Tout n’est pas parfait pour autant : autonomie limitée si vous roulez en continu au niveau maximum, impossibilité de les utiliser seuls, légère perte de finesse si vos gants ne laissent pas beaucoup de marge. Mais dans l’ensemble, le compromis reste très convaincant. Ils s’adressent clairement aux rouleurs quotidiens, navetteurs et motards qui ne veulent pas lâcher la moto dès que le thermomètre passe sous les 10 °C. En respectant les consignes d’usage et d’entretien (batteries rechargées, bien débranchées au stockage, pas de maltraitance à l’enfilage), vous avez là un accessoire capable de transformer vos trajets d’hiver. En résumé : si vous cherchez une solution simple, efficace et relativement abordable pour garder vos doigts vivants, les DXR SILKY méritent largement leur place dans votre équipement.
8 / 10
Avis motards : ce qu’en pensent les utilisateurs sur le terrain
Globalement, les retours des utilisateurs des DXR SILKY vont dans le même sens : ces sous-gants chauffants changent vraiment la donne pour les trajets froids, surtout pour les roulages quotidiens maison–boulot. Beaucoup apprécient la chaleur diffuse sur les doigts, là où certains gants chauffants classiques concentrent parfois trop la chauffe à un endroit précis. Les motards qui roulent en gants été renforcés ou en gants mi-saison un peu légers en hiver y trouvent une vraie seconde vie pour leur équipement. La finesse des sous-gants est régulièrement saluée : on garde un bon feeling sur les commandes, tant que les gants au-dessus ne sont pas trop serrés. Quelques remarques reviennent toutefois : autonomie jugée un peu courte à pleine puissance pour les longs trajets, et nécessité de bien choisir la taille pour éviter les plis ou la compression.

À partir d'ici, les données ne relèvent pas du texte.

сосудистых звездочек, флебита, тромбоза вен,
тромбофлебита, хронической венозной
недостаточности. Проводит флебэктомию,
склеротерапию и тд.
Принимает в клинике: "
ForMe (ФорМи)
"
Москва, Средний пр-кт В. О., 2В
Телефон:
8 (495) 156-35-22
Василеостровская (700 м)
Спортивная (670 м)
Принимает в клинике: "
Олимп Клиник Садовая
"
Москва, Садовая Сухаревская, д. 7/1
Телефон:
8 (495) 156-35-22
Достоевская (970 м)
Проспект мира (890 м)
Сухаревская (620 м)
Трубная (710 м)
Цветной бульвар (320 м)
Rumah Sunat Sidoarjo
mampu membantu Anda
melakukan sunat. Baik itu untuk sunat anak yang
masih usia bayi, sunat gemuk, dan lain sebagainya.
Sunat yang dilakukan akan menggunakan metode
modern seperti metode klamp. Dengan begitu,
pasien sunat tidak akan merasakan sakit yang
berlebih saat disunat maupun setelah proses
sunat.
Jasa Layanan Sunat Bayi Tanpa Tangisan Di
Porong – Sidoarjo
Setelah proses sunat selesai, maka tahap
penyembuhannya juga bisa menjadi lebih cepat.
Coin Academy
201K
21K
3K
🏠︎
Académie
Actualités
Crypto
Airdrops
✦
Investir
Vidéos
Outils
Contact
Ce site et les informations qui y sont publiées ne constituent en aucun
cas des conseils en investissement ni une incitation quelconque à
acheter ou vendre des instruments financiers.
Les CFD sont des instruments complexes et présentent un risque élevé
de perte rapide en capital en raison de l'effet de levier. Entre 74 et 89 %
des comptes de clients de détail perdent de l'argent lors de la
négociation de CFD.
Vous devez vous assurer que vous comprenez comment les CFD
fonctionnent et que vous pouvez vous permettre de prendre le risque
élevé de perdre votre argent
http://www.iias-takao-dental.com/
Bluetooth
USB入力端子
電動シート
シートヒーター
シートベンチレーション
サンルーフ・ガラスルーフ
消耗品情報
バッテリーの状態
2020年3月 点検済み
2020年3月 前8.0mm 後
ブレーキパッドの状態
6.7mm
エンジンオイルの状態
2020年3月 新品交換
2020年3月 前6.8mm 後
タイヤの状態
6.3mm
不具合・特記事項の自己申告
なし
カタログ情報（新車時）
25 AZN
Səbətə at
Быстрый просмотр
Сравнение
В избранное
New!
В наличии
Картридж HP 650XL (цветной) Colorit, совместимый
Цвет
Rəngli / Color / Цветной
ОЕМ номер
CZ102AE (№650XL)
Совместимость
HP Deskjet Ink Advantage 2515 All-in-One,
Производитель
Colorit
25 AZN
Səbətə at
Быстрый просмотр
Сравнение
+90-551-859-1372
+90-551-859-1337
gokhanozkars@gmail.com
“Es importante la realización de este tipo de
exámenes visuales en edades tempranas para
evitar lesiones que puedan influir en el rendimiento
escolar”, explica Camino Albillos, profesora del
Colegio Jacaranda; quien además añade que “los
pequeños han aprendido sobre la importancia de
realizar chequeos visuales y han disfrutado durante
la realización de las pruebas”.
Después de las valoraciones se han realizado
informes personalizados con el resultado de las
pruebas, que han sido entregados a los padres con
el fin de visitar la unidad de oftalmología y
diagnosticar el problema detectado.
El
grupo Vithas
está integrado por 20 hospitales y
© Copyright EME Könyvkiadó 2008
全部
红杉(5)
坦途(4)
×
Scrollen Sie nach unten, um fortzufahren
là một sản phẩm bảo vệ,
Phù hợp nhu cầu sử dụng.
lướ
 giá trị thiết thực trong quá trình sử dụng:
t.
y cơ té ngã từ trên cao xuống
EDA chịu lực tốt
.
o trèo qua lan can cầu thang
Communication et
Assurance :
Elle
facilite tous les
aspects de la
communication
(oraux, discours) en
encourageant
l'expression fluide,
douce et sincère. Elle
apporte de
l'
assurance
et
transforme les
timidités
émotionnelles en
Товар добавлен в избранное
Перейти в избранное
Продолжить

Certains utilisateurs mentionnent aussi l’importance de bien positionner la batterie dans la manchette pour éviter un petit point de gêne sous la manche du blouson, surtout en position sportive ou sur des guidons bas. D’autres soulignent que ces sous-gants ne remplacent clairement pas une bonne paire de gants hiver pour les très longues balades à vitesse soutenue sur autoroute, mais les considèrent comme parfaits pour les courtes et moyennes distances. Les conseils de DXR sur la recharge et le stockage des batteries sont également vus comme un rappel utile : ceux qui les respectent semblent rencontrer moins de soucis d’autonomie au fil des mois. En bref, les avis sont majoritairement positifs : les DXR SILKY ne promettent pas la lune, mais pour garder des mains utilisables en hiver sans exploser le budget, beaucoup de motards valident le concept… et les gardent bien au chaud au fond de leur top-case.